Boğaziçi Üniversitesi Kandilli Rasathanesi Bölgesel Deprem ve Tsunami İzleme - Değerlendirme Merkezi Müdürü Dr. Doğan Kalafat yaptığı açıklamada, "Bu depremden hemen sonra depremi takip eden süreç içerisinde yaklaşık 3.2 ile 2 büyüklüğünde olan artçı depremler meydana gelmiştir. Özellikle Silivri ve İstanbul, Marmara Denizi'nin kıyısında yerleşim yerlerinde vatandaşlarımız tarafından hissedilmiştir. Ama canlılar ve doğa üzerinde çok büyük bir riski yok. Yani herhangi bir hasar ya da can kaybı beklenmemektedir. Bu depremden alacağımız bilgi ve ders şu olmalıdır, bildiğiniz gibi 1999 depremi ve sonrasında Marmara Denizi'nde özellikle bir büyük deprem bekliyoruz. Bu deprem ne zaman olacağı konusunda herhangi bir şey söylememiz söz konusu olmamakla birlikte, depremin büyüklüğünü hata kavramı içerisinde verebiliriz. Bu coğrafyada yaşayan bütün toplumlar yani yerleşim yerleri depreme hazırlıklı olun, afet bilinci yüksek toplum haline gelin ve afet öncesi ve sonrası neler yapılması gerektiği konusunda bilgi sahibi olun. İkincisi ise bu deprem er ya da geç olacaktır" dedi.

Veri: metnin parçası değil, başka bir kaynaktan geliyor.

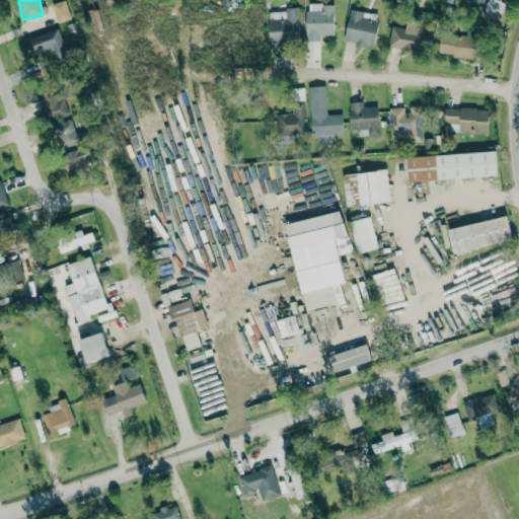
[(58,22),(71,18),(65,0),(64,0),(52,4),(58,22)]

"MARMARA'DAN BEKLEDİĞİMİZ DEPREMLER 6 İLE 7 CİVARINDA DEPREMLERDİR"
Kalafat şöyle devam etti:
"Marmara Denizi'nde iki önemli sistem bir şekilde çarpışıyor. Dolayısıyla hangisinin daha güçlü olacağı konusunda bir sonuç vermemiz gerekirse ağırlıklı olarak Kuzey Anadolu fayının daha tehlikeli olduğu ve daha büyük deprem üreteceğidir. Marmara'dan beklediğimiz depremler 6 ile 7 civarında depremlerdir. Bunlar depremin olacağı segment dediğimiz parçanın özelliğine bağlı olarak değişebilir. İki koldan da deprem olabilir ikisi de önemli derecede tahribata, kısmen de olsa yaralamalara can kaybına neden olabilir."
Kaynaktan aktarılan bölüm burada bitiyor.